Single by B'z

from the album Loose
- Released: October 11, 1995
- Genre: Hard rock
- Label: BMG Japan
- Songwriters: Koshi Inaba, Tak Matsumoto
- Producer: Tak Matsumoto

B'z singles chronology
| "Love Me, I Love You" (1995) | "Love Phantom" (1995) | "Mienai Chikara (Invisible One)/Move" (1996) |

= Love Phantom =

"Love Phantom" is the eighteenth single by B'z, released on October 11, 1995. This song is one of B'z many number-one singles in Oricon chart. The song was used as ending theme for The X-Files during the height of its popularity in Japan. The single sold over 950,000 copies within one week. It sold over 1,862,000 copies according to Oricon. The song won "the best five single award" at the 10th Japan Gold Disc Award.

In 2011, the song was certified digitally by the RIAJ as a gold single for being downloaded more than 100,000 times to cellphones since its release as a digital download in early 2005.
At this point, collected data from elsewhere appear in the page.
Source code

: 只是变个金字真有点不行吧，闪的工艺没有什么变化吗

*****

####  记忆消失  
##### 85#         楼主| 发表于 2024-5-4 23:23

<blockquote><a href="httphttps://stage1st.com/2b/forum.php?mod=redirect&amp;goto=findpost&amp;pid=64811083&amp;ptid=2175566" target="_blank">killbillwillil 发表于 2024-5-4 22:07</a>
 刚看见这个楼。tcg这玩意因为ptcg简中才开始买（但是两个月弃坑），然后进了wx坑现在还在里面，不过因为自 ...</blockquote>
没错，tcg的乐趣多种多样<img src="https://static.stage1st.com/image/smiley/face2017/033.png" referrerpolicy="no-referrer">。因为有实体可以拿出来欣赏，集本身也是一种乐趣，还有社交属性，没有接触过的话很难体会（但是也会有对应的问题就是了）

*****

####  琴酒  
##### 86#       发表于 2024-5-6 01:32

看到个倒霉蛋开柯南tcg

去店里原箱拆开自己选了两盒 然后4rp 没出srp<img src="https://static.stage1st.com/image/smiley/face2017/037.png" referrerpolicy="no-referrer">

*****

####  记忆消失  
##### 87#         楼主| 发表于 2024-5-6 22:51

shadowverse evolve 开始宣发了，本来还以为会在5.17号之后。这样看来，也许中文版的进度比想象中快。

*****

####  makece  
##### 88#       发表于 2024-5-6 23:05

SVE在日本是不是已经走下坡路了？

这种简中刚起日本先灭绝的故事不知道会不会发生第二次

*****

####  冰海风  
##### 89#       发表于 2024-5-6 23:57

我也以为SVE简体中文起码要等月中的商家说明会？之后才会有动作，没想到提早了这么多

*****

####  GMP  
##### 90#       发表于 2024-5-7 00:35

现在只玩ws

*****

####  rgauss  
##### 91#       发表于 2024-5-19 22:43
B'z became also the first artist to have at least one single charted in the yearly top 10 for five consecutives years. This record was broken by Mr. Children in 2008 (6 years).

== Track listing ==
1. Love Phantom
2. Fushidara 100%

==Personnel==
- Tak Matsumoto - Electric guitar
- Koshi Inaba - Lead vocals
- Denny Fongheiser - Drums
- Masao Akashi - Bass guitar
- Daisuke Ikeda - Manipulator
- Takanobu Masuda - Organ, Moog
- Keiko Utoku- Female voice
- Naoko Iijima - Female voice
- Akemi Mori - Soprano voice
- Shinozaki Strings - Strings

==Certifications==

| Region | Certification | Certified units/sales |
| Japan (RIAJ) | 4× Platinum | 1,862,050 |
| Japan (RIAJ) digital sales | Platinum | 250,000^{*} |
^{*} Sales figures based on certification alone.